19. Turn down that blasted car stereo! That thumpity-thump crap ain't music, anyway. We don't want to hear it anymore than we want to see your boxers. Refer back to #1.

20. 4 inches isn't a blizzard - it's a flurry. Drive like you got some sense in it, and DON'T take all our bread, milk, and bleach from the grocery stores. This ain't Alaska , worst case you may have to live a whole day without croissants. The pickups with snow blades will have you out the next day.

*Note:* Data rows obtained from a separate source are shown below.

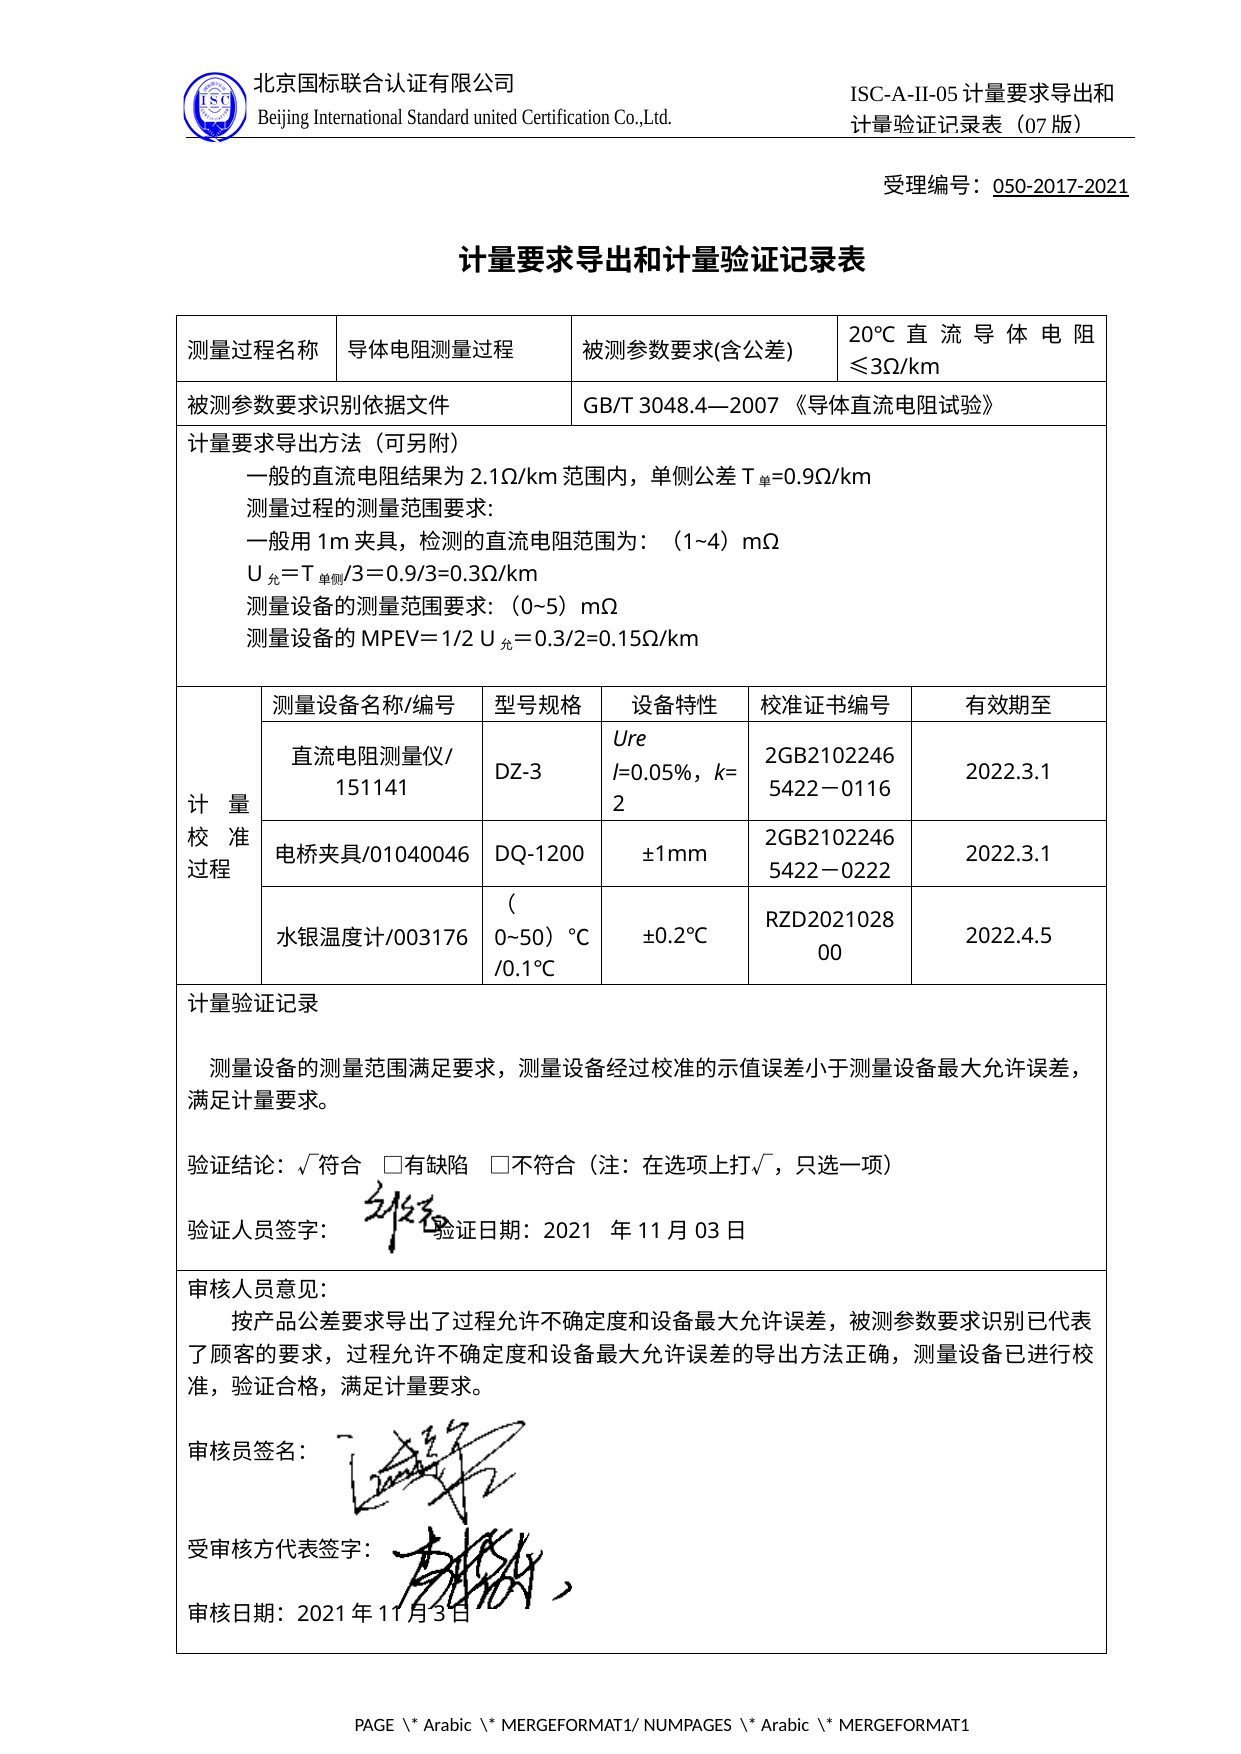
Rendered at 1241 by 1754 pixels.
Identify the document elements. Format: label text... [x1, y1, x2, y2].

picture [182, 72, 246, 141]
table_cell （0~50）℃/0.1℃ [483, 887, 601, 984]
table_cell 水银温度计/003176 [262, 887, 482, 984]
table_cell 被测参数要求识别依据文件 [177, 382, 571, 425]
table_cell 计量要求导出方法（可另附） 一般的直流电阻结果为2.1Ω/km范围内，单侧公差T单=0.9Ω/km 测量过程的测量范围要求: 一般用1m夹具，检测的直流电阻范围为：（1~4）mΩ U允＝T单侧/3＝0.9/3=0.3Ω/km 测量设备的测量范围要求: （0~5）mΩ 测量设备的MPEV＝1/2 U允＝0.3/2=0.15Ω/km [177, 426, 1106, 686]
table_cell 型号规格 [483, 687, 601, 721]
table_cell 电桥夹具/01040046 [262, 821, 482, 886]
table_cell 直流电阻测量仪/151141 [262, 722, 482, 819]
table_cell 有效期至 [912, 687, 1106, 721]
table_cell Urel=0.05%，k=2 [602, 722, 748, 819]
table_cell 2022.3.1 [912, 722, 1106, 819]
table_cell 2GB21022465422－0222 [749, 821, 911, 886]
text 计量要求导出和计量验证记录表 [187, 225, 1137, 290]
table_header 被测参数要求(含公差) [572, 316, 837, 381]
table_cell 2GB21022465422－0116 [749, 722, 911, 819]
table_header 测量过程名称 [177, 316, 336, 381]
table_cell 2022.4.5 [912, 887, 1106, 984]
table_cell 计量验证记录 测量设备的测量范围满足要求，测量设备经过校准的示值误差小于测量设备最大允许误差，满足计量要求。 验证结论：√符合 □有缺陷 □不符合（注：在选项上打√，只选一项） 验证人员签字： 验证日期：2021 年 11 月 03 日 [177, 985, 1106, 1270]
table_header 20℃直流导体电阻≤3Ω/km [838, 316, 1106, 381]
table_cell 审核人员意见： 按产品公差要求导出了过程允许不确定度和设备最大允许误差，被测参数要求识别已代表了顾客的要求，过程允许不确定度和设备最大允许误差的导出方法正确，测量设备已进行校准，验证合格，满足计量要求。 审核员签名： 受审核方代表签字： 审核日期：2021年11月3日 [177, 1271, 1106, 1653]
table_cell DZ-3 [483, 722, 601, 819]
table_cell DQ-1200 [483, 821, 601, 886]
table_cell 测量设备名称/编号 [262, 687, 482, 721]
table_header 导体电阻测量过程 [337, 316, 571, 381]
table_cell GB/T 3048.4—2007 《导体直流电阻试验》 [572, 382, 1106, 425]
text 受理编号：050-2017-2021 [187, 168, 1128, 200]
table_cell 校准证书编号 [749, 687, 911, 721]
table_cell ±0.2℃ [602, 887, 748, 984]
table_cell ±1mm [602, 821, 748, 886]
table_cell 2022.3.1 [912, 821, 1106, 886]
table_cell RZD202102800 [749, 887, 911, 984]
table_cell 设备特性 [602, 687, 748, 721]
table_cell 计量校准过程 [177, 687, 261, 984]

A true Kentuckian will send this on!!!


----------



## Blue Jay (Apr 14, 2009)

Blondes and Men
An attractive blonde from Cork, Ireland arrived at the casino. She seemed a
little intoxicated and bet twenty-thousand Euros on a single roll of the
dice. She said, 'I hope you don't mind, but I feel much luckier when I'm
completely nude.'
With that, she stripped from the neck down, rolled the dice and with an
Irish brogue yelled, 'Come on, baby, Mama needs new clothes!'

As the dice came to a stop, she jumped up and down and squealed...'YES! YES!
I WON, I WON!' She hugged each of the dealers and then picked up her
winnings and her clothes and quickly departed. The dealers stared at each
other dumbfounded.  Finally, one of them asked, 'What did she roll?' The
other answered, 'I don't know - I thought you were watching.'

MORAL OF THE STORY -

Not all Irish are drunks, not all blondes are dumb, but all men...are men.


----------



## Nestor_Kelebay (Apr 14, 2009)

1. Facts about rural Kentucky:
"He needed killin." is still a legitimate defence in court.

2. Q: What are the toughest 5 years in any cowboy's life?
A: Grades 7 and 8.

3. How do you tell the difference between a dead skunk laying in the middle of the road and a dead lawyer laying in the middle of the road?
A: Usually, there will be skid marks before the skunk.

4. Why is a giraffe's neck so long?
A:  Well, c'mon.  It's gotta be long enough to reach it's head, right?


----------